[Listed records]
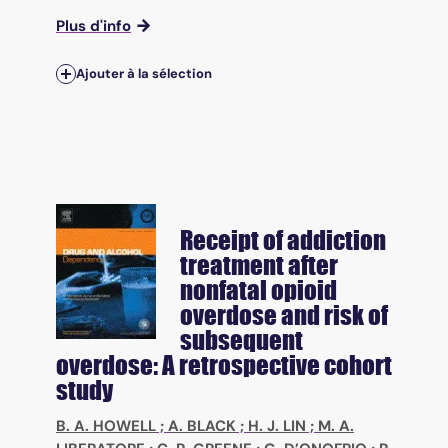
Plus d'info
Ajouter à la sélection
Receipt of addiction
treatment after
nonfatal opioid
overdose and risk of
subsequent
overdose: A retrospective cohort
study
B. A. HOWELL
;
A. BLACK
;
H. J. LIN
;
M. A.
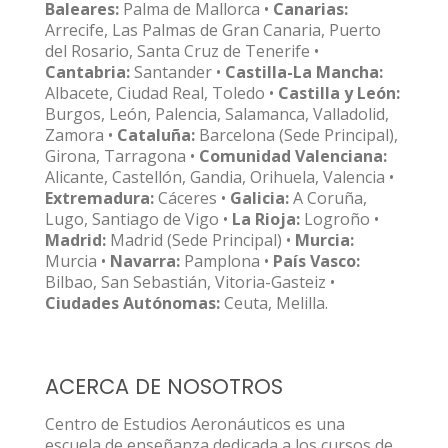
Baleares:
Palma de Mallorca •
Canarias:
Arrecife, Las Palmas de Gran Canaria, Puerto
del Rosario, Santa Cruz de Tenerife •
Cantabria:
Santander •
Castilla-La Mancha:
Albacete, Ciudad Real, Toledo •
Castilla y León:
Burgos, León, Palencia, Salamanca, Valladolid,
Zamora •
Cataluña:
Barcelona (Sede Principal),
Girona, Tarragona •
Comunidad Valenciana:
Alicante, Castellón, Gandia, Orihuela, Valencia •
Extremadura:
Cáceres •
Galicia:
A Coruña,
Lugo, Santiago de Vigo •
La Rioja:
Logroño •
Madrid:
Madrid (Sede Principal) •
Murcia:
Murcia •
Navarra:
Pamplona •
País Vasco:
Bilbao, San Sebastián, Vitoria-Gasteiz •
Ciudades Autónomas:
Ceuta, Melilla.
ACERCA DE NOSOTROS
Centro de Estudios Aeronáuticos es una
escuela de enseñanza dedicada a los cursos de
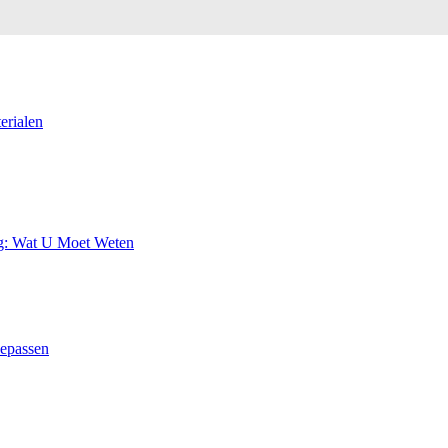
erialen
ng: Wat U Moet Weten
oepassen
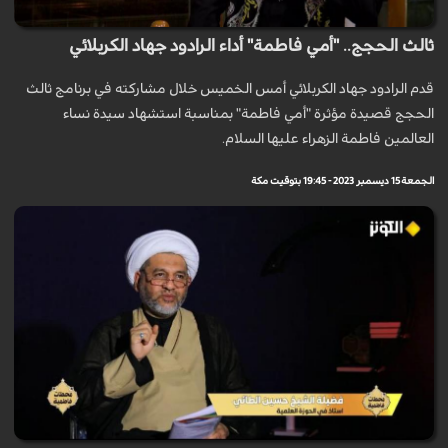
ثالث الحجج.. "أمي فاطمة" أداء الرادود جهاد الكربلائي
قدم الرادود جهاد الكربلائي أمس الخميس خلال مشاركته في برنامج ثالث
الحجج قصيدة مؤثرة "أمي فاطمة" بمناسبة استشهاد سيدة نساء
العالمين فاطمة الزهراء عليها السلام.
الجمعة 15 ديسمبر 2023 - 19:45 بتوقيت مكة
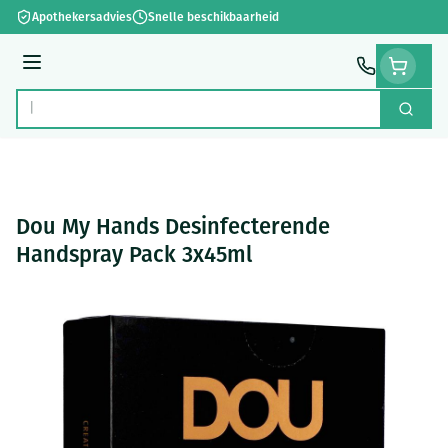
Ga naar de inhoud
Apothekersadvies
Snelle beschikbaarheid
Menu
Zoek
Product, merk, categorie...
Dou My Hands Desinfecterende
Handspray Pack 3x45ml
[/Listed records]
» Task directions:
Write out every line of text in the data above, word for word, and leave the picture markers out of your answer.

» Output:
Plus d'info
Ajouter à la sélection
Receipt of addiction
treatment after
nonfatal opioid
overdose and risk of
subsequent
overdose: A retrospective cohort
study
B. A. HOWELL
;
A. BLACK
;
H. J. LIN
;
M. A.
Baleares:
Palma de Mallorca •
Canarias:
Arrecife, Las Palmas de Gran Canaria, Puerto
del Rosario, Santa Cruz de Tenerife •
Cantabria:
Santander •
Castilla-La Mancha:
Albacete, Ciudad Real, Toledo •
Castilla y León:
Burgos, León, Palencia, Salamanca, Valladolid,
Zamora •
Cataluña:
Barcelona (Sede Principal),
Girona, Tarragona •
Comunidad Valenciana:
Alicante, Castellón, Gandia, Orihuela, Valencia •
Extremadura:
Cáceres •
Galicia:
A Coruña,
Lugo, Santiago de Vigo •
La Rioja:
Logroño •
Madrid:
Madrid (Sede Principal) •
Murcia:
Murcia •
Navarra:
Pamplona •
País Vasco:
Bilbao, San Sebastián, Vitoria-Gasteiz •
Ciudades Autónomas:
Ceuta, Melilla.
ACERCA DE NOSOTROS
Centro de Estudios Aeronáuticos es una
escuela de enseñanza dedicada a los cursos de
erialen
ng: Wat U Moet Weten
oepassen
ثالث الحجج.. "أمي فاطمة" أداء الرادود جهاد الكربلائي
قدم الرادود جهاد الكربلائي أمس الخميس خلال مشاركته في برنامج ثالث
الحجج قصيدة مؤثرة "أمي فاطمة" بمناسبة استشهاد سيدة نساء
العالمين فاطمة الزهراء عليها السلام.
الجمعة 15 ديسمبر 2023 - 19:45 بتوقيت مكة
Ga naar de inhoud
Apothekersadvies
Snelle beschikbaarheid
Menu
Zoek
Product, merk, categorie...
Dou My Hands Desinfecterende
Handspray Pack 3x45ml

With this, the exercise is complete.